The target audiences in all this were the rightwing press and Tory voters in the two byelections. All that mattered was that they should have been aroused by the confrontation. If Guardian readers got angry, or Keir Starmer or Ed Davey made a fuss about it (which, perhaps significantly, neither of them did at prime minister’s questions on Wednesday), so much the better. In that context the financial cost was immaterial. If the Conservatives hold on to Tiverton and Honiton, and the threat to Johnson abates again for a while, it will be judged to have been worth every penny.

Dominic Cummings’s famous comparison of Johnson with a supermarket trolley, rolling first to one side of the political aisle and then to other, grabbing hold of whatever takes his fancy, is a stimulating one. But it implies that Johnson’s choices are entirely impulsive and random. This is not true. It underplays the reality that his recent career is marked by a certain consistency. He always tacks more readily to the right than to the centre when he is in trouble. He did this over relaxing the Covid regulations, over the Owen Paterson affair and over the Northern Ireland protocol. Now he is doing it over deportations to Rwanda and the Human Rights Act. Next week, it will be the rail strikes. He may well do it over the green agenda before he is much older.

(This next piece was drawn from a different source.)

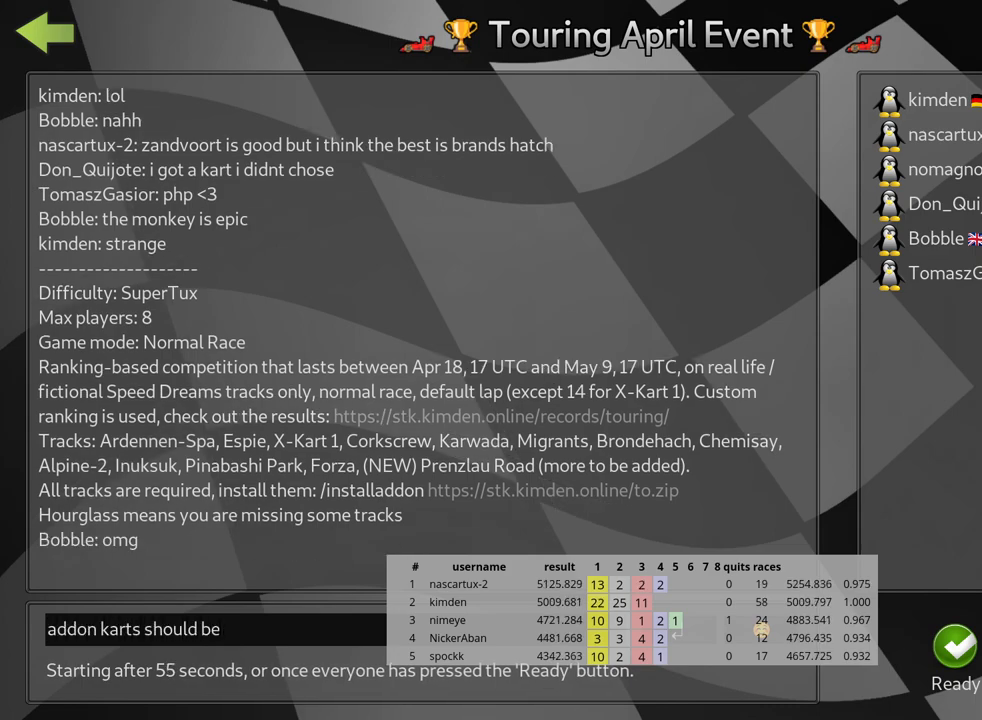
{"keys": [], "events": []}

This instinct to tack rightwards is about something larger than any of Johnson’s ideological views. It goes back to the fundamental choice that he made in 2016 to support rather than oppose Brexit. Then and afterwards, his aim was always to position the Tory party in a place where Nigel Farage could not split it from the right. It still is so today, even if Farage himself is no longer in the frontline.

The positioning, however, is often Potemkin-like. It looks rightwing, and that is what counts in the party. To Johnson, the policy reality of government is of far less concern than being the head of it. His politics is built more around campaigning and appearance than about work and achievement. Deporting asylum seekers to Rwanda matters less than being believed ready and willing to do it. What always concerns Johnson most is not what he does but what he is.